Monday, Mar. 19, 1984
Mixing Politics With Prayer
By GEORGE J. CHURCH
Uncle Sam jumps into the church-state debate
Religion and government are two mighty forces that the founders of the American Republic decided must be kept separate for the sake of a free society. But the intricate relationship between church and state has never ceased to inflame public debate. Last week that dispute, involving all three branches of the Federal Government, rose to perhaps its highest pitch in two decades:
> Congress began consideration of proposed amendments to the Constitution that would permit supposedly voluntary prayer in public schools, overturning Supreme Court decisions in 1962 and 1963 that are bitterly resented by many religious groups and their political allies. The high court rulings, cried Ohio Republican Delbert Latta during an all-night House speech-making session, "favor atheism over Christianity."
> President Reagan threw the full weight of his persuasive powers behind the drive for school prayer; in fact, one of the amendments up for debate was drafted under his supervision at the White House. Said the President, in an address to the National Association of Evangelicals in Columbus: "I firmly believe that the loving God who has blessed our land and made us a good and caring people should never have been expelled from America's classrooms."
> The Supreme Court, in a 5-to-4 decision upholding inclusion of a creche in a municipally financed Pawtucket, R.I., Christmas display, gave new heart to those who hope, and new worries to those who fear, that the court may now be less insistent on maintaining a "wall of separation between church and state."* Chief Justice Warren Burger, writing for the majority, called the wall "a useful figure of speech" but "not a wholly accurate description of the practical aspects of the relationship that in fact exists between church and state."
Together, the three developments demonstrated that church-state disputes are reaching a level of emotional intensity not seen since conservatives mounted the drive to impeach Earl Warren. The campaign, as it happens, was fueled partly by the decisions, made when he was Chief Justice, that prayer or Bible readings in public schools violate the First Amendment's ban on laws "respecting an establishment of religion."
Fervent believers of many faiths, and less devout citizens appalled by what they see as a national breakdown of moral standards, have never reconciled themselves to those decisions. Their anger has been steadily fanned by a series of lower-court interpretations that have gone so far as to bar voluntary prayer sessions on school property organized by students outside of class hours. Critics fear the courts are attempting to forbid any public acknowledgment of God whatsoever in the schools and thus, in effect, to enthrone indifference or even hostility toward religion as official government policy. They can even cite the example of the protests last week in Poland, a nation that is 90% Roman Catholic, where the people are protesting the government's attempt to quash the nation's religious and cultural spirit by removing crucifixes from classrooms.
On state and local levels, ardent believers have tried various ways to circumvent the 1962 Supreme Court ruling. Some legal scholars think that one of these methods, the move by 19 states to authorize a moment of silence in classrooms, might eventually be approved under the reasoning applied by the Supreme Court majority last week to the Pawtucket creche case (see box). But advocates of school prayer are no longer willing to wait or to settle for private meditation. Says the Rev. Jerry Falwell, leader of the Moral Majority: "We didn't fight for the right to keep silent." At the outset of an election year, and with the assistance of a popular President who has fervently embraced the crusade on the campaign trail, prayer advocates are determined to mount a frontal assault in Congress for a constitutional amendment that would permit school prayer.

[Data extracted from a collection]
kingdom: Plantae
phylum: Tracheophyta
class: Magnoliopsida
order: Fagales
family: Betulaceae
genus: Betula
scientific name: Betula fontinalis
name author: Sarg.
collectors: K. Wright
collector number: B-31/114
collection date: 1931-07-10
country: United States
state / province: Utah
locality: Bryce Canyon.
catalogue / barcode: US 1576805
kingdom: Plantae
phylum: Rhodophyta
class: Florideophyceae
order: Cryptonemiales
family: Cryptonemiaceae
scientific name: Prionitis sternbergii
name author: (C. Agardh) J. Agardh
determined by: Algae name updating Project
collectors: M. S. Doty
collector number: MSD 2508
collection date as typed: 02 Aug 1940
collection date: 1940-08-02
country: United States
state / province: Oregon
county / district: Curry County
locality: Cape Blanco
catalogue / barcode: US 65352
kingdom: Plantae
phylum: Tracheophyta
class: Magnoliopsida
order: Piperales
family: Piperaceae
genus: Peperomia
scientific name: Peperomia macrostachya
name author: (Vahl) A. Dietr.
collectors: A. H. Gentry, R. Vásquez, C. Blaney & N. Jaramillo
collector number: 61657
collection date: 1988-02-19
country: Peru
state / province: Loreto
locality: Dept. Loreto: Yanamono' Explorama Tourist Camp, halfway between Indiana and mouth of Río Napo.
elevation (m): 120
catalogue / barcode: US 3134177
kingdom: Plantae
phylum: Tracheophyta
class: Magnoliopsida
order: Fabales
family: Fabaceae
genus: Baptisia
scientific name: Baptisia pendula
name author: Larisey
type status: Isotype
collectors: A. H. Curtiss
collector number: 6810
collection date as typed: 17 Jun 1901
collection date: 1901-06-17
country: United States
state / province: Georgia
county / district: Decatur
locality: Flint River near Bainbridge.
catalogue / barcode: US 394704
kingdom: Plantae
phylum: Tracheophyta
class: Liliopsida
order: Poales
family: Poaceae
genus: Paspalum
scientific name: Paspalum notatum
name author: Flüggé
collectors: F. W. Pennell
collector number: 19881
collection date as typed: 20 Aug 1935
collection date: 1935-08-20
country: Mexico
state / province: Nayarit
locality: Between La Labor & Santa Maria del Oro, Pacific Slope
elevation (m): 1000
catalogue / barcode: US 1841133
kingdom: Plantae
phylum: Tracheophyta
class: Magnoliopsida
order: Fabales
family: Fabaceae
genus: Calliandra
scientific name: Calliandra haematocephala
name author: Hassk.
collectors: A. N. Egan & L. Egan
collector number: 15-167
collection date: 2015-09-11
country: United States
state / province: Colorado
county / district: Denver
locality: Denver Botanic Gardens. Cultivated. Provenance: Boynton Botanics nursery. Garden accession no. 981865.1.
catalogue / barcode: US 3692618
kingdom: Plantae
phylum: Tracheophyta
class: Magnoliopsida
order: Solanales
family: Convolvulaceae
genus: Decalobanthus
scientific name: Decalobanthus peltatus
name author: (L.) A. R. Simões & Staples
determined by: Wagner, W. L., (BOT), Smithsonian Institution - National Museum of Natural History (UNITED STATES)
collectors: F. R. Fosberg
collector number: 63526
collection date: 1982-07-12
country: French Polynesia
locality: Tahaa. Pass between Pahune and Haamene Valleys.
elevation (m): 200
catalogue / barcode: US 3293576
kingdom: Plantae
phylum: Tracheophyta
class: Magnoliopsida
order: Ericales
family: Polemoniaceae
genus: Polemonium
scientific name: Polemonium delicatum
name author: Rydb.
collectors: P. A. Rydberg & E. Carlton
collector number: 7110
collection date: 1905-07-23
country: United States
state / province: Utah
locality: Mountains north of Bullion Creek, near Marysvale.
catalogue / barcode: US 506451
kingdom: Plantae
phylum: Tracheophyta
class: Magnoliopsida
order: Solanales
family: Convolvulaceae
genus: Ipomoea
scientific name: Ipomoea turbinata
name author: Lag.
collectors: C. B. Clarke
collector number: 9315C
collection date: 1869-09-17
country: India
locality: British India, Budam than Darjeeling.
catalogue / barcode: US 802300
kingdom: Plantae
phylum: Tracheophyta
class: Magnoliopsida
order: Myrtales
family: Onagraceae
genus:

STATED TASK 1 —
Answer these questions from the article on school prayer:
(a) By what vote did the Supreme Court decide the Pawtucket creche case?
(b) In what city did President Reagan address the National Association of Evangelicals?
(c) How many states moved to authorize a moment of silence in classrooms?
STATED TASK 2 —
Carry the article on the church-state dispute over school prayer forward from its final sentence.

EXPECTED ANSWER 1 —
(a) 5-to-4
(b) Columbus
(c) 19

EXPECTED ANSWER 2 —
The drive began in earnest last Monday as amendment supporters staged a night vigil on the Capitol steps in a rainstorm, praying for prayer. Inside the House chamber no amendment had yet been approved by committee, but 59 Representatives, mostly Republicans, took the floor Monday afternoon to speak in favor of one in a session that rolled on until well past dawn on Tuesday. Many speakers associated the absence of prayer in schools with such social evils as drug abuse and sexual promiscuity. Virginia Republican Frank Wolf charged dramatically that the rate of teen-age suicides "began to climb at approximately the same time that the schools were withdrawn from prayer two decades ago." House Democratic leaders, anxious to do nothing that might stigmatize their party as antireligious, stood aside and let the speakers orate on a matter that technically was not up for consideration. "God is neither a Republican nor a Democrat," said Majority Leader James Wright of Texas. "It is wholly inappropriate for either party to attempt to portray the other as being opposed to prayer."
In the Republican-controlled Senate, the debate was for real as Majority Leader Howard Baker called up not one but two proposed amendments--the draft supported by the White House and another offered by Utah Republican Orrin Hatch--for floor action. Baker wrestled last week to blend them into a consensus proposal that would have some chance of winning the two-thirds majority needed for passage. Any amendment would also require a two-thirds vote in the House, where it has been bottled up in committee, and approval by 38 state legislatures.
Baker sought to allay fears that some children would be forced to say prayers in which they did not believe, or that government officials would become involved in writing prayers. The key passages of the amendment taking shape under Baker's efforts read: "Nothing in this Constitution shall be construed to prohibit individual or group, vocal or silent prayer, in public schools or other public institutions. No person shall be required by the United States or by any state to participate in prayer. Neither the United States nor any state shall compose or mandate the words of any prayer to be said in public schools."
At week's end Baker appeared to be half a dozen votes short of the two-thirds Senate majority required to pass an amendment, and he will not press for a vote until he has rounded them up. That could take several weeks, if it happens at all; opponents are pledging "extended debate," a euphemism for filibuster.
If a prayer amendment ever becomes part of the Constitution, there would be immense practical problems in putting it into effect. Who wouId decide the wording of any vocal prayers that might be said in class? Children? Their parents? If each child were to say whatever prayer he or she might wish, would the result not be an incomprehensible babble?
Falwell offers one idea of how the amendment could be made to work: a teacher would call on a different child each day to lead the class in prayer. For example, on one morning a student might recite a Roman Catholic prayer; on the next, a different student might lead a Jewish prayer. Those who wished to pray along would do so; those who wanted to say a different prayer would offer it silently; those who had no desire to pray at all would meditate quietly or simply daydream. Another alternative might be for groups not affiliated with the schools or other branches of government to compose nondenominational prayers and offer them for classroom recitation. In Framingham, Mass., an organization calling itself the Committee for Democratic Response has already placed on the ballot for local elections April 2 a nonbinding proposal to have students recite words from the Declaration of Independence, recast in prayer form ("We further acknowledge that all men are created equal, and that they are endowed by You, our Creator, with certain unalienable rights...").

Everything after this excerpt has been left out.